Für Jörn Gieschen, Geschäftsführer des Vegesack Marketing, war das Ergebnis erwartbar. „Es war allen klar, dass es auf einen Kompromiss hinauslaufen wird“, sagt er. Dass es an dem Standort auch künftig Gastronomie geben soll, begrüßt Gieschen. „Uns ist wichtig, dass der Ort ein Anziehungspunkt bleibt, dass die Menschen dort essen und trinken und dabei den besonderen Ausblick genießen können“, so der Geschäftsführer. Sobald es um die Details geht, will das Vegesack Marketing seine Expertise einbringen und zum Beispiel bei der Suche nach einem geeigneten Betreiber für die Gastronomie unterstützen. „Wir haben einige Personen in der Hinterhand, die sicherlich Interesse an der neuen Strandlust hätten“, erzählt Gieschen. Aber auch bei der Konzeption will er mitreden. Schließlich ginge es darum, dass die Strandlust lebendig und attraktiv bleibt und die Besonderheit des Ortes widergespiegelt. Dass die Strandlust künftig kein Hotel mehr sein wird, bedauert Jörn Gieschen. „Aber letzten Endes ist es so, dass in dem neuen Stadtquartier ein Hotel kommen wird“, sagt er. „Insofern werden auch Hotelbetten in Vegesack geschaffen, es fallen also nicht nur welche weg.“ Hinzu käme, dass die Gastronomie an dem Standort wichtiger sei als ein Hotelbetrieb.
„Die Absichtserklärung sagt nicht viel aus“, findet Vegesacks Beiratssprecher Torsten Bullmahn (CDU). Ein Großteil des Stadtteilparlaments sei sich aber einig, dass eine gute Nachnutzung der Strandlust wichtig für Vegesack sei. Ein Hotel an der Stelle sei nicht notwendig, ein Restaurant aber schon. „Es ist wichtig, dass zum Beispiel größere Gesellschaften dort wieder feiern können“, so Bullmahn. „Die Gastronomie muss zu einem Treffpunkt für Vegesack werden.“ Ein großer Saal alleine reicht dem Christdemokraten allerdings nicht. „Es muss auch eine Betrieb samt Küche geben, damit Feiernde Essen und Getränke nicht woanders bestellen müssen“, sagt Torsten Bullmahn. Deshalb brauche es einen Investor, der die Gastronomie innerhalb des Projektes auch entsprechend platziert.

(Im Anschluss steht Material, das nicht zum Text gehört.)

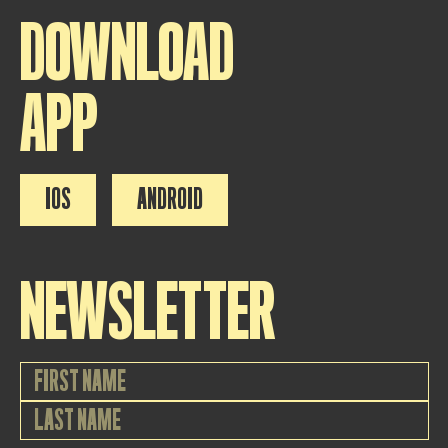
DOWNLOAD
APP
IOS
ANDROID
NEWSLETTER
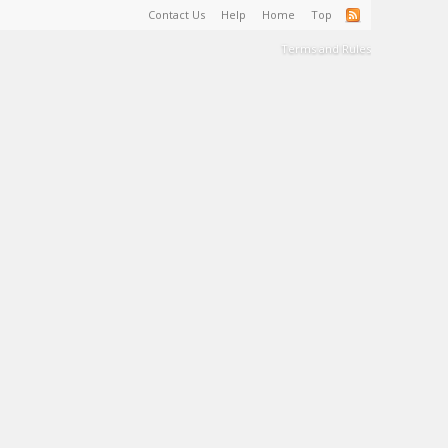
Contact Us
Help
Home
Top
Terms and Rules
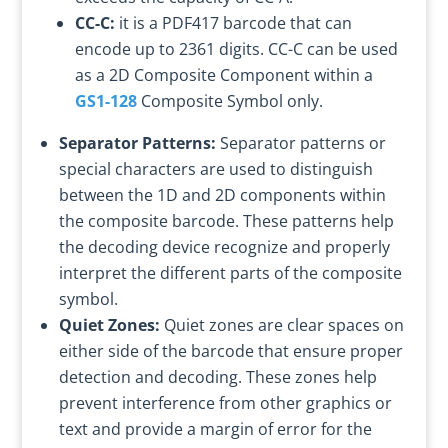
CC-C:
it is a PDF417 barcode that can
encode up to 2361 digits. CC-C can be used
as a 2D Composite Component within a
GS1-128
Composite Symbol only.
Separator Patterns:
Separator patterns or
special characters are used to distinguish
between the 1D and 2D components within
the composite barcode. These patterns help
the decoding device recognize and properly
interpret the different parts of the composite
symbol.
Quiet Zones:
Quiet zones are clear spaces on
either side of the barcode that ensure proper
detection and decoding. These zones help
prevent interference from other graphics or
text and provide a margin of error for the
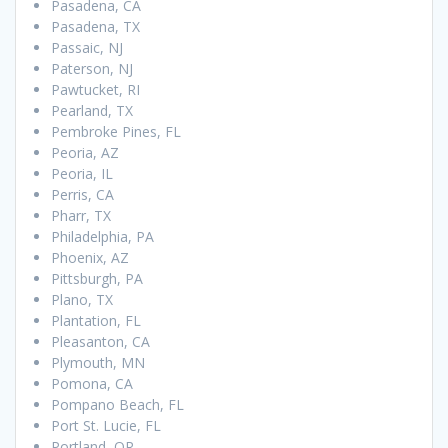
Pasadena, CA
Pasadena, TX
Passaic, NJ
Paterson, NJ
Pawtucket, RI
Pearland, TX
Pembroke Pines, FL
Peoria, AZ
Peoria, IL
Perris, CA
Pharr, TX
Philadelphia, PA
Phoenix, AZ
Pittsburgh, PA
Plano, TX
Plantation, FL
Pleasanton, CA
Plymouth, MN
Pomona, CA
Pompano Beach, FL
Port St. Lucie, FL
Portland, OR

„Die Vereinbarung ist eine wichtige Wegmarke für den Stadtteil Vegesack und darüber hinaus", sagt der Nordbremer Bürgerschaftsabgeordnete Thomas Pörschke (Grüne). Schließlich wird die Gastronomie an diesem Standort erhalten bleiben. "Die Strandlust hat lange Jahre eine identitätsstiftende Funktion für den Bremer Norden gehabt und wird es hoffentlich auch in Zukunft wieder haben", betont er. Es ginge aber auch darum, die Tradition der Strandlust fortzuführen, einem Ort, an dem sich Menschen begegnen und austauschen und wo sich der Stadtteil präsentiert. "Aber es sind hohe Anforderungen zu erfüllen, damit man das Projekt zum Erfolg führen kann", betont er. Dazu zähle etwa, dass die Gastronomie Kern der Planungen werde und moderne Anforderungen erfülle. "Die Strandlust muss wieder zu einem Haus der ersten Wahl werden", sagt Thomas Pörschke. "Ich traue es den Akteuren aber zu, dass sie das so hinbekommen."